== Segment start ==
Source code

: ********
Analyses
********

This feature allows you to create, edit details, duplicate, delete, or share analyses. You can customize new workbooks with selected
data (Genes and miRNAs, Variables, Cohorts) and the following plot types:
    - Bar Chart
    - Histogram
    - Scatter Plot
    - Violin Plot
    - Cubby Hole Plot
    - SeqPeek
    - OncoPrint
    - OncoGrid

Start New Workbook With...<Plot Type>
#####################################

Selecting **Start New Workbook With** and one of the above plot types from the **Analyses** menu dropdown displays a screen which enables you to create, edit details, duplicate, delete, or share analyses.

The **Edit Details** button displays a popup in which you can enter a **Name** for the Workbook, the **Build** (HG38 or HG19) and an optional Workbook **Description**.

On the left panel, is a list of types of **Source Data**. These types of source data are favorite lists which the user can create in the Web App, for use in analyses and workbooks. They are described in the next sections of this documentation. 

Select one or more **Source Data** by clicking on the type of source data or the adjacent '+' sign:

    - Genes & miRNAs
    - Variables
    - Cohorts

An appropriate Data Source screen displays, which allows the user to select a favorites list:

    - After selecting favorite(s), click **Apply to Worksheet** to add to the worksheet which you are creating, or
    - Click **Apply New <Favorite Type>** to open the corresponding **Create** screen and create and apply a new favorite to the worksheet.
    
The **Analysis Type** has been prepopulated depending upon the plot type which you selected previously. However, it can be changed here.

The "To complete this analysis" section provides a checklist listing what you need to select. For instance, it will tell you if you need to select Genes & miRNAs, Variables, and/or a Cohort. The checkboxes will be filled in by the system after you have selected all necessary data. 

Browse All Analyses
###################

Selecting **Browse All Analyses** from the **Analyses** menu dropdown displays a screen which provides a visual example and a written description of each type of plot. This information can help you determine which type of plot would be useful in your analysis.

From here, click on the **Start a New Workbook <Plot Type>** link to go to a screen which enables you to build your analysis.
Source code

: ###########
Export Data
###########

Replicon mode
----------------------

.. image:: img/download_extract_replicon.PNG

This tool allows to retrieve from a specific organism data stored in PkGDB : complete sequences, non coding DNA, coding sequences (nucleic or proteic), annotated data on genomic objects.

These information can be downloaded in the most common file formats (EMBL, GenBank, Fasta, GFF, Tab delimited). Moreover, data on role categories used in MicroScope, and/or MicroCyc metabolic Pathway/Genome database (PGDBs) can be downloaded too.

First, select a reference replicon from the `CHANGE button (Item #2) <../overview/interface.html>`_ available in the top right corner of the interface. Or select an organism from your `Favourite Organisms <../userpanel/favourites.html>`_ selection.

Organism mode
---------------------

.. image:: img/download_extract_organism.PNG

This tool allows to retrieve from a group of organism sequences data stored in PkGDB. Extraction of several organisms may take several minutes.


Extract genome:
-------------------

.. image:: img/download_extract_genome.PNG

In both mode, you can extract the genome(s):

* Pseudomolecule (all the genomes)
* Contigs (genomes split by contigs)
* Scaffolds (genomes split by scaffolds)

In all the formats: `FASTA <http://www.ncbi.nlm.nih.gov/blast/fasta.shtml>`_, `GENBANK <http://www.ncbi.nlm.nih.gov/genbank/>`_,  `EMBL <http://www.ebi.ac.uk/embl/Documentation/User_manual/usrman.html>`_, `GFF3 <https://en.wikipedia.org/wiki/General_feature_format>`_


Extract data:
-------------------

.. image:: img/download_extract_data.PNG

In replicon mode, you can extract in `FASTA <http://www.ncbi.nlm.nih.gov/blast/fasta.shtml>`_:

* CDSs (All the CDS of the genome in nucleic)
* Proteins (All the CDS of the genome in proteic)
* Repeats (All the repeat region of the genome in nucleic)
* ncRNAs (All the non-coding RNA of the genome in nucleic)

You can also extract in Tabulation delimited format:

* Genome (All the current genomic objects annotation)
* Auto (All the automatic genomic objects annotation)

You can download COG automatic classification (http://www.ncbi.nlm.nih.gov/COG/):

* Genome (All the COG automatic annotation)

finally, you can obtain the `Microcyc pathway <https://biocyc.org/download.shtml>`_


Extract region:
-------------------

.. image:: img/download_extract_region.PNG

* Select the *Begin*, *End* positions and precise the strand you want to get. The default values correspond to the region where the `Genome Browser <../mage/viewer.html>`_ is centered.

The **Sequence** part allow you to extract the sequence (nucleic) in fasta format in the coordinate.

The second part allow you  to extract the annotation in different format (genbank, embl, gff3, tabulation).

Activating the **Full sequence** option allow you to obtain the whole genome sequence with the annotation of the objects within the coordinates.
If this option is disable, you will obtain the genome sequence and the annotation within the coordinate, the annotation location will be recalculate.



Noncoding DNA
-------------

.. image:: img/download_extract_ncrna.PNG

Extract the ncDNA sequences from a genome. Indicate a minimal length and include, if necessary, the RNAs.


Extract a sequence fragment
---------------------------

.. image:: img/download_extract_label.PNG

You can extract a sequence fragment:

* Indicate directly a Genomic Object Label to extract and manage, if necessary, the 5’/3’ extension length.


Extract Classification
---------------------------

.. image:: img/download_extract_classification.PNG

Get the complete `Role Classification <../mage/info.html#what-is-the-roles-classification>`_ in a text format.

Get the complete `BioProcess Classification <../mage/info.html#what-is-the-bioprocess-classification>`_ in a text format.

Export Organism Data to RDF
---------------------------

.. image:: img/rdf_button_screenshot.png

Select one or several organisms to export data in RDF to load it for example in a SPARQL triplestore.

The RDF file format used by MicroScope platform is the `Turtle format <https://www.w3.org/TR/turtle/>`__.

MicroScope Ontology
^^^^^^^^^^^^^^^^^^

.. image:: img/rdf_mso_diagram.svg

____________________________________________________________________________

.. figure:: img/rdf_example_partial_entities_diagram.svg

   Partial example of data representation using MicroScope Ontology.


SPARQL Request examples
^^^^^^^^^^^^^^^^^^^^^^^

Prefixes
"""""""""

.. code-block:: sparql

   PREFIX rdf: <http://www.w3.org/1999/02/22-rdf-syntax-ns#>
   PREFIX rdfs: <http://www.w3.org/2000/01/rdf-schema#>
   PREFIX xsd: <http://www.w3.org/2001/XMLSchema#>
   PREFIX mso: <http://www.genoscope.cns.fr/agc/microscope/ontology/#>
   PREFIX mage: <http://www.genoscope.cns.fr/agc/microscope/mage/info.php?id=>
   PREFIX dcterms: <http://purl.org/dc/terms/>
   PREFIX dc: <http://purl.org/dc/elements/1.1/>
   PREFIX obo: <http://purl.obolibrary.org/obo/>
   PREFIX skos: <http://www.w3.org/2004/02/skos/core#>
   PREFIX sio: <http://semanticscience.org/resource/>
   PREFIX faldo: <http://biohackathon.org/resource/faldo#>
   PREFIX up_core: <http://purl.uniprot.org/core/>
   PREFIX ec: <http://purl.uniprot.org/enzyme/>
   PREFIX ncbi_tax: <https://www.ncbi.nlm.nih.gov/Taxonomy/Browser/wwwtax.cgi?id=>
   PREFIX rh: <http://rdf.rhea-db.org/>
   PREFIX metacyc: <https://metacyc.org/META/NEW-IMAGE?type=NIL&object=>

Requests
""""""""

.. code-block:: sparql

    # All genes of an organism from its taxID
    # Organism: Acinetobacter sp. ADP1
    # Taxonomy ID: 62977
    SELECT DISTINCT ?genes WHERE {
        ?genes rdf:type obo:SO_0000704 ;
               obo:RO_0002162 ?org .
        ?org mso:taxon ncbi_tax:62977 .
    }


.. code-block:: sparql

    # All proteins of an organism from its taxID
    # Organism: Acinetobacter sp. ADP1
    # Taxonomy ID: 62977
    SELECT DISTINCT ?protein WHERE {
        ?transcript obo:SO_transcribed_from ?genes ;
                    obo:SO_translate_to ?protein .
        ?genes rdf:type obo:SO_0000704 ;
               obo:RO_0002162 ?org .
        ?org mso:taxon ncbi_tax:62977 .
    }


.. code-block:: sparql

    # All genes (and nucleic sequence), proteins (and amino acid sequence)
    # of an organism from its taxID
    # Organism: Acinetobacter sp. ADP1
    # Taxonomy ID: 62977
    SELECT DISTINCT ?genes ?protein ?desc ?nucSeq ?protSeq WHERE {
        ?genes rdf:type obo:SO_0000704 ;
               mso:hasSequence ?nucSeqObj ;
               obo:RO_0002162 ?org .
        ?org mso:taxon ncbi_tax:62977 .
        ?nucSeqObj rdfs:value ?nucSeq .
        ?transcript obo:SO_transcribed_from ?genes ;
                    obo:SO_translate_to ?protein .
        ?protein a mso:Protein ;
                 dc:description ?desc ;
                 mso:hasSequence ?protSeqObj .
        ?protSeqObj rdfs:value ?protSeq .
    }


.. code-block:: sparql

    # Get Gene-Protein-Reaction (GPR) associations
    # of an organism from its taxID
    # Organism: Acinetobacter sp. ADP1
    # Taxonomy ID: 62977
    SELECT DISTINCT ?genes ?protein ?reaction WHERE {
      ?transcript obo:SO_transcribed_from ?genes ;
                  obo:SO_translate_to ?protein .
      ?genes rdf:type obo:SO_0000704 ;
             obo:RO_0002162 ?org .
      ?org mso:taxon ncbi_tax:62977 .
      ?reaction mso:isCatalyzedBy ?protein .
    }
== Segment end ==
_ASSIGNED TASK_. Each line from the top of the material above through the line with "An appropriate Data" must be echoed exactly, and no other line.

_TASK OUTPUT_.
Source code

: ********
Analyses
********

This feature allows you to create, edit details, duplicate, delete, or share analyses. You can customize new workbooks with selected
data (Genes and miRNAs, Variables, Cohorts) and the following plot types:
    - Bar Chart
    - Histogram
    - Scatter Plot
    - Violin Plot
    - Cubby Hole Plot
    - SeqPeek
    - OncoPrint
    - OncoGrid

Start New Workbook With...<Plot Type>
#####################################

Selecting **Start New Workbook With** and one of the above plot types from the **Analyses** menu dropdown displays a screen which enables you to create, edit details, duplicate, delete, or share analyses.

The **Edit Details** button displays a popup in which you can enter a **Name** for the Workbook, the **Build** (HG38 or HG19) and an optional Workbook **Description**.

On the left panel, is a list of types of **Source Data**. These types of source data are favorite lists which the user can create in the Web App, for use in analyses and workbooks. They are described in the next sections of this documentation. 

Select one or more **Source Data** by clicking on the type of source data or the adjacent '+' sign:

    - Genes & miRNAs
    - Variables
    - Cohorts

An appropriate Data Source screen displays, which allows the user to select a favorites list:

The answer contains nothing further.